[Brief] Could you echo the text read from each of the entries below, line for line and unchanged, while leaving the pictures themselves out of your answer?

[Dataset content]

◆ ◆ ◆ ◆

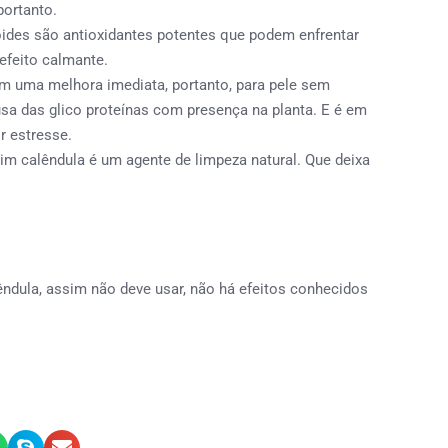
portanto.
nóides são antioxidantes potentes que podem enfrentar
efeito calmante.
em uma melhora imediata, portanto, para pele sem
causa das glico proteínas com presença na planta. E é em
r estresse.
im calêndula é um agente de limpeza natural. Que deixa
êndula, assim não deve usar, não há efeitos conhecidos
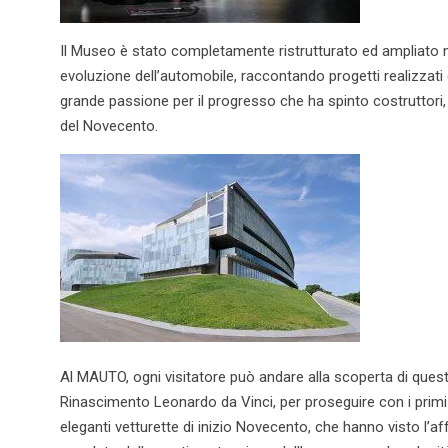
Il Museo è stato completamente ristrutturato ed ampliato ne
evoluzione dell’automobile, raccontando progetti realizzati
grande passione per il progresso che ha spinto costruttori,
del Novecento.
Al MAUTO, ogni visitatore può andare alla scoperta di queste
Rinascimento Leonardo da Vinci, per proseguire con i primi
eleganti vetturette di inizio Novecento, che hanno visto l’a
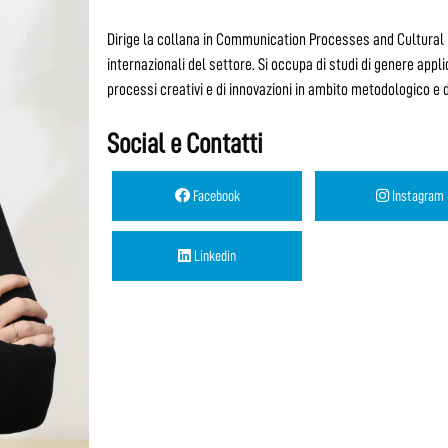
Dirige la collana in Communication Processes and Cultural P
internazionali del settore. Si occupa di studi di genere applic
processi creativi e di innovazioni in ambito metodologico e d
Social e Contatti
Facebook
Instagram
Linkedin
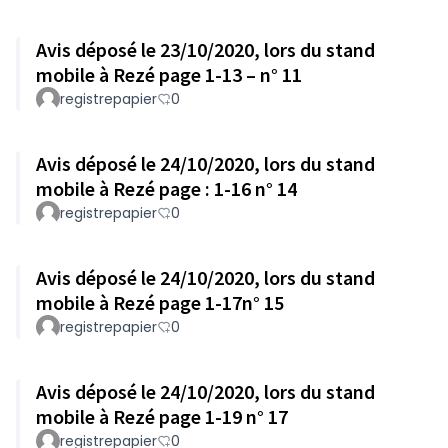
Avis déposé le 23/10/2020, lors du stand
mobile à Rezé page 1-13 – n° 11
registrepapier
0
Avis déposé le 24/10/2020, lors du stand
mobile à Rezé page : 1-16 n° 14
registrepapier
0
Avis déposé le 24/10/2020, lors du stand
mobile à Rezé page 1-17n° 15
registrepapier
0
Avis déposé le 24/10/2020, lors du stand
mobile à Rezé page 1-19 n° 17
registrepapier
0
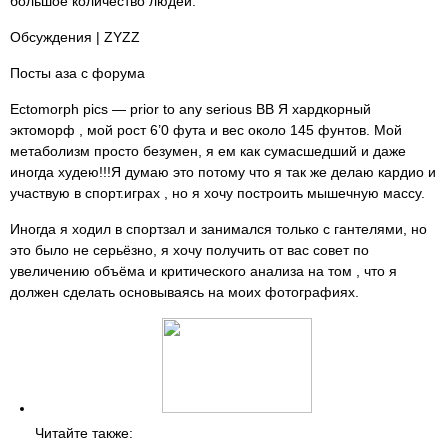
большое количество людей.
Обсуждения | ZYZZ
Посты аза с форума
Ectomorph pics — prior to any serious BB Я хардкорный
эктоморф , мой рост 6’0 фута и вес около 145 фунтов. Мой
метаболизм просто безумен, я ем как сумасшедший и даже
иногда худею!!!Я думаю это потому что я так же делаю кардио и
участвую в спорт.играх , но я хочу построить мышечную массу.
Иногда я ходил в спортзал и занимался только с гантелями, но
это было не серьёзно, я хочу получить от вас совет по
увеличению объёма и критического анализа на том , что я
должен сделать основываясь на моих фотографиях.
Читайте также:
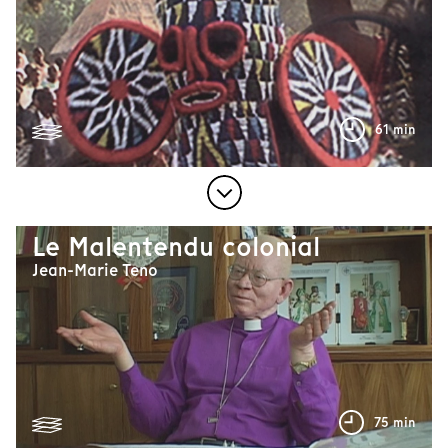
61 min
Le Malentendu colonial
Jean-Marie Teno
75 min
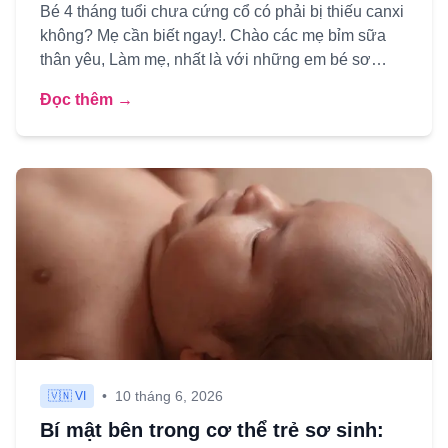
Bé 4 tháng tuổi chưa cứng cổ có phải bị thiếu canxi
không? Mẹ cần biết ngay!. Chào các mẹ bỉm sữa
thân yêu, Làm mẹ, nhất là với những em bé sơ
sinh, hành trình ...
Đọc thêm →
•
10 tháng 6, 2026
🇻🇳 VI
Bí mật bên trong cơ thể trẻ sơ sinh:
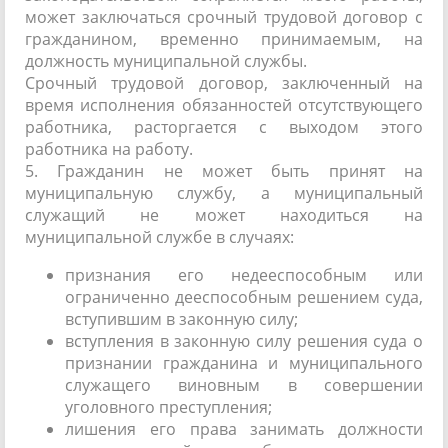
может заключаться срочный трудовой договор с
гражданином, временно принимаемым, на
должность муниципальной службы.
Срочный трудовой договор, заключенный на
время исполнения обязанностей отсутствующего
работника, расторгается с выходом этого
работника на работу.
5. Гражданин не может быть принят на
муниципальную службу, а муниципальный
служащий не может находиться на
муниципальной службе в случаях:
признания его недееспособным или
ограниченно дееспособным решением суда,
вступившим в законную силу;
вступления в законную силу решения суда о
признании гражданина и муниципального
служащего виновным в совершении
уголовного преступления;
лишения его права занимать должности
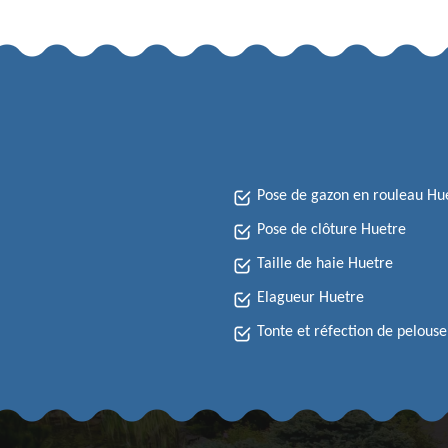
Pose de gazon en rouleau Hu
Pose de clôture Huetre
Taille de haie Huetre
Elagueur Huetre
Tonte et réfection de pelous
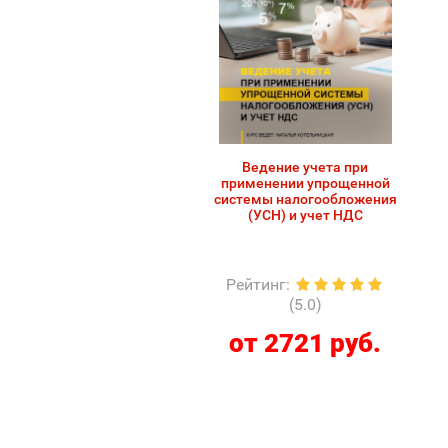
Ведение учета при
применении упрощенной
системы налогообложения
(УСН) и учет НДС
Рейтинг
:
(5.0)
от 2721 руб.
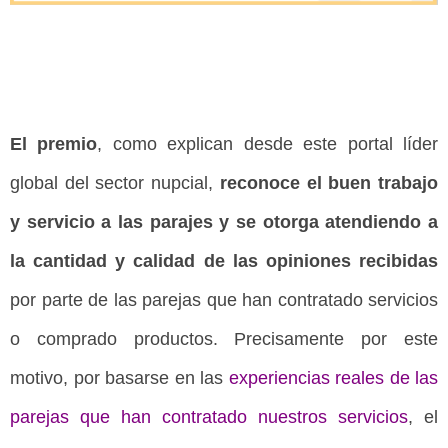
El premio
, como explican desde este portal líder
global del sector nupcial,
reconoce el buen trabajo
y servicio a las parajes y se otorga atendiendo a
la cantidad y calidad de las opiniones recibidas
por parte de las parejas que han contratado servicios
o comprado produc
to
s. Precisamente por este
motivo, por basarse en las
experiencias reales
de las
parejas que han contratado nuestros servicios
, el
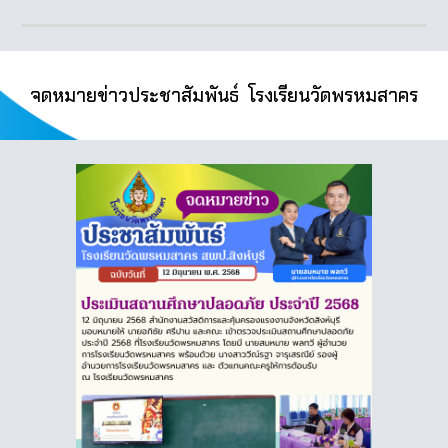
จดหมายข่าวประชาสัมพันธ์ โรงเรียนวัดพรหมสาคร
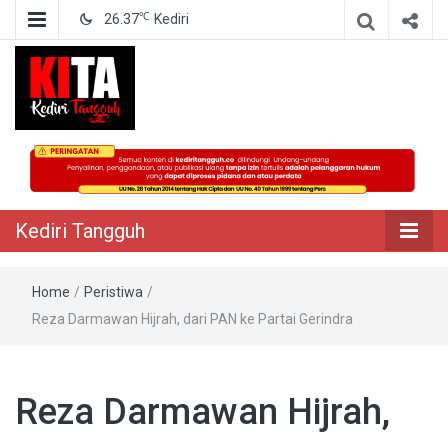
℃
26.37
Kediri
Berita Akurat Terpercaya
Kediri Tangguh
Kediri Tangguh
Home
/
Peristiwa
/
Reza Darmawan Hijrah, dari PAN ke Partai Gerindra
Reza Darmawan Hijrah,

◆ ◆ ◆ ◆

[Response box]
portanto.
nóides são antioxidantes potentes que podem enfrentar
efeito calmante.
em uma melhora imediata, portanto, para pele sem
causa das glico proteínas com presença na planta. E é em
r estresse.
im calêndula é um agente de limpeza natural. Que deixa
êndula, assim não deve usar, não há efeitos conhecidos
Il Museo è stato completamente ristrutturato ed ampliato ne
evoluzione dell’automobile, raccontando progetti realizzati
grande passione per il progresso che ha spinto costruttori,
del Novecento.
Al MAUTO, ogni visitatore può andare alla scoperta di queste
Rinascimento Leonardo da Vinci, per proseguire con i primi
eleganti vetturette di inizio Novecento, che hanno visto l’a
Dirige la collana in Communication Processes and Cultural P
internazionali del settore. Si occupa di studi di genere applic
processi creativi e di innovazioni in ambito metodologico e d
Social e Contatti
Facebook
Instagram
Linkedin
Avis déposé le 23/10/2020, lors du stand
mobile à Rezé page 1-13 – n° 11
registrepapier
0
Avis déposé le 24/10/2020, lors du stand
mobile à Rezé page : 1-16 n° 14
registrepapier
0
Avis déposé le 24/10/2020, lors du stand
mobile à Rezé page 1-17n° 15
registrepapier
0
Avis déposé le 24/10/2020, lors du stand
mobile à Rezé page 1-19 n° 17
registrepapier
0
большое количество людей.
Обсуждения | ZYZZ
Посты аза с форума
Ectomorph pics — prior to any serious BB Я хардкорный
эктоморф , мой рост 6’0 фута и вес около 145 фунтов. Мой
метаболизм просто безумен, я ем как сумасшедший и даже
иногда худею!!!Я думаю это потому что я так же делаю кардио и
участвую в спорт.играх , но я хочу построить мышечную массу.
Иногда я ходил в спортзал и занимался только с гантелями, но
это было не серьёзно, я хочу получить от вас совет по
увеличению объёма и критического анализа на том , что я
должен сделать основываясь на моих фотографиях.
Читайте также:
61 min
Le Malentendu colonial
Jean-Marie Teno
75 min
Bé 4 tháng tuổi chưa cứng cổ có phải bị thiếu canxi
không? Mẹ cần biết ngay!. Chào các mẹ bỉm sữa
thân yêu, Làm mẹ, nhất là với những em bé sơ
sinh, hành trình ...
Đọc thêm →
•
10 tháng 6, 2026
🇻🇳 VI
Bí mật bên trong cơ thể trẻ sơ sinh:
может заключаться срочный трудовой договор с
гражданином, временно принимаемым, на
должность муниципальной службы.
Срочный трудовой договор, заключенный на
время исполнения обязанностей отсутствующего
работника, расторгается с выходом этого
работника на работу.
5. Гражданин не может быть принят на
муниципальную службу, а муниципальный
служащий не может находиться на
муниципальной службе в случаях:
признания его недееспособным или
ограниченно дееспособным решением суда,
вступившим в законную силу;
вступления в законную силу решения суда о
признании гражданина и муниципального
служащего виновным в совершении
уголовного преступления;
лишения его права занимать должности
Pose de gazon en rouleau Hu
Pose de clôture Huetre
Taille de haie Huetre
Elagueur Huetre
Tonte et réfection de pelous
Ведение учета при
применении упрощенной
системы налогообложения
(УСН) и учет НДС
Рейтинг
:
(5.0)
от 2721 руб.
El premio
, como explican desde este portal líder
global del sector nupcial,
reconoce el buen trabajo
y servicio a las parajes y se otorga atendiendo a
la cantidad y calidad de las opiniones recibidas
por parte de las parejas que han contratado servicios
o comprado produc
to
s. Precisamente por este
motivo, por basarse en las
experiencias reales
de las
parejas que han contratado nuestros servicios
, el
จดหมายข่าวประชาสัมพันธ์ โรงเรียนวัดพรหมสาคร
℃
26.37
Kediri
Berita Akurat Terpercaya
Kediri Tangguh
Kediri Tangguh
Home
/
Peristiwa
/
Reza Darmawan Hijrah, dari PAN ke Partai Gerindra
Reza Darmawan Hijrah,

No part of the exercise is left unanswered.